> **Tasks to carry out**
(1) From the blog post on ICU nursing, set down the stretch from "Thursday, March 13, 2008" through "just saying, okay?)" word for word.
(2) In the blog post on ICU nursing, what does the writer give as a first, honest and uncensored comment about the new job?

Thursday, March 13, 2008

Hell is For Heroes

I saw the title to an old Steve McQueen movie, "Hell is for Heroes" and I thought that was a very appropos way to approach ICU nursing. My "in" as it were.

(Bonus: I get to gratuitously mention Steve McQueen in my blog. I really feel there was no other way to link "Steve McQueen" and "ICU nursing." And Steve McQueen = RRRAWR. I'm just saying, okay?)

Okay, moving on.

If you've noticed, I've sort of skirted around the issue of How I Feel About ICU Nursing Now That I'm Actually Supposedly Doing It At Work.

I'm deep in denial mode, actually.

This reticence to discuss my job stems largely out of the sheer mental trauma I'm being subjected to on a daily basis, and I don't mean this in a typically snarky, cavalier way (okay, I sort of do). I'm much less articulate about this particular facet of Heart of Darkness-type work angst, precisely because there's very little that can be made light of some of the kinds of issues I've come across in less than a month on the floor, and yet, it's easy to melodramatize same, and that gets all crusty and old and boring.

Only, what I realize is that there's no way to access the root of all of this without sounding like I need large amounts of psychoactive drugs and talk therapy, myself. So I have to kind of make it funny, so I can survive the daily browbeating of my profession.

But then writing about some of the stuff that really bothers me about working in the ICU--most of which is genuinely as unfunny as it gets--turns out to be funny in a way a Nazi Puppet Show would be funny, which is to say, not funny at all. Largely inappropriate satire, maybe, but not truly "ha ha" funny (unless you're talking Hogan's Heroes. I mean, what's not to like about kitschy inappropriately-themed 1960's comedies, I ask you?)

So, any way, what I'm saying is that I'm Still Working Stuff Out, and Having Issues, so what you're really getting is this hamfisted version of what I'm going through, and it's not really very accurate.

Okay, pointless preamble done.

So, what's it like to be a new ICU nurse?

I think my first, honest and uncensored comment about my new job is "ICU nursing is hard." The follow up comment is, "And no one gives a shit." Sure, we get more respect from our peers and docs, but honestly, at the point you're taking care of brain dead people or people for whom recovery means "we might at some time put a less invasive device in your body in order to continue mechanically ventilating you, but your prognosis essentially remains pretty crappy at best"--who the hell cares?

> **Data excerpts**
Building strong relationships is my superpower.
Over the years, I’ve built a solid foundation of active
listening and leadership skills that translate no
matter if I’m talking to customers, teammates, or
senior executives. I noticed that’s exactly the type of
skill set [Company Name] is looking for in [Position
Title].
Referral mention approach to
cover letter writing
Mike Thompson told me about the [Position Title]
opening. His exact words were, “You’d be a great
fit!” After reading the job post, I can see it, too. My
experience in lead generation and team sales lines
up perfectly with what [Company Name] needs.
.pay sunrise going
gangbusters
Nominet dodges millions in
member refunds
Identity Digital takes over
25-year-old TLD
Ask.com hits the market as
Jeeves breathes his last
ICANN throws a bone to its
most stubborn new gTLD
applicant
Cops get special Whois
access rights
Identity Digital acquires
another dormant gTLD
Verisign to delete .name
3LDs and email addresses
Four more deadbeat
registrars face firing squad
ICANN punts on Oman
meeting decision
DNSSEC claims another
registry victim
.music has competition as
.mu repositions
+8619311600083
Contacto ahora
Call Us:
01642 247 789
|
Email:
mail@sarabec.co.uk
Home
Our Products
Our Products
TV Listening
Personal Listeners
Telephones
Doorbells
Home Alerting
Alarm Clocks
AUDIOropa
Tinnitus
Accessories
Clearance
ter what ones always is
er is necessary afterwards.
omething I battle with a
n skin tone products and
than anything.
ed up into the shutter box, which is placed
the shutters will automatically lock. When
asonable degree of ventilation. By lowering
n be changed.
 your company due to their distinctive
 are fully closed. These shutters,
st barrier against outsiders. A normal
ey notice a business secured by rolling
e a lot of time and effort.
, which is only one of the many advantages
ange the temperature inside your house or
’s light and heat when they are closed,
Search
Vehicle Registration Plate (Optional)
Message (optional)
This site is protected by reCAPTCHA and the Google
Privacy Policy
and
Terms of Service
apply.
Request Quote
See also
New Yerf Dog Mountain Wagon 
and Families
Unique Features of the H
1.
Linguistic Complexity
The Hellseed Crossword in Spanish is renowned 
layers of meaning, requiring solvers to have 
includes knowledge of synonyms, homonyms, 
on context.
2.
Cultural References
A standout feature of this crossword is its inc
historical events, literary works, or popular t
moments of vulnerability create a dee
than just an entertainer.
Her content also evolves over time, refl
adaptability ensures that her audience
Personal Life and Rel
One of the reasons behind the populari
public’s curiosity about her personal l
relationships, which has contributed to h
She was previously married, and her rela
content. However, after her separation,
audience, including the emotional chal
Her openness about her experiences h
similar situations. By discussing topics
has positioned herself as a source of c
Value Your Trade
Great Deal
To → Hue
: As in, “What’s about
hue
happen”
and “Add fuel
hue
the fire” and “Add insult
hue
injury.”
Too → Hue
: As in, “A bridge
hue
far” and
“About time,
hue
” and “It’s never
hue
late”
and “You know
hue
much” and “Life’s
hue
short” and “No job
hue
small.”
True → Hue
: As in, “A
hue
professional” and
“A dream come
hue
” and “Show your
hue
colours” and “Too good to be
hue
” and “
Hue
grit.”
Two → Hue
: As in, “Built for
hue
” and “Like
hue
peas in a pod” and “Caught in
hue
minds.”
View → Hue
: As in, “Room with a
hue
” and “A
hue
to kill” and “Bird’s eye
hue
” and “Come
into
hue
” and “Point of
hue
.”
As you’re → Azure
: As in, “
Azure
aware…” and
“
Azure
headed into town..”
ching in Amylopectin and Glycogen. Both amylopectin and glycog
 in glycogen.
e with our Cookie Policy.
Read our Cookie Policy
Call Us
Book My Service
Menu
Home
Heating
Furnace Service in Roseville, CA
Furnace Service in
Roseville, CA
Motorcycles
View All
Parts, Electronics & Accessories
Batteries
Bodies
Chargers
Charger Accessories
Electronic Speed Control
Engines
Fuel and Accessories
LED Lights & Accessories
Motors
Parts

> **Answers for this exercise**
(1)
Thursday, March 13, 2008

Hell is For Heroes

I saw the title to an old Steve McQueen movie, "Hell is for Heroes" and I thought that was a very appropos way to approach ICU nursing. My "in" as it were.

(Bonus: I get to gratuitously mention Steve McQueen in my blog. I really feel there was no other way to link "Steve McQueen" and "ICU nursing." And Steve McQueen = RRRAWR. I'm just saying, okay?)

(2) "ICU nursing is hard."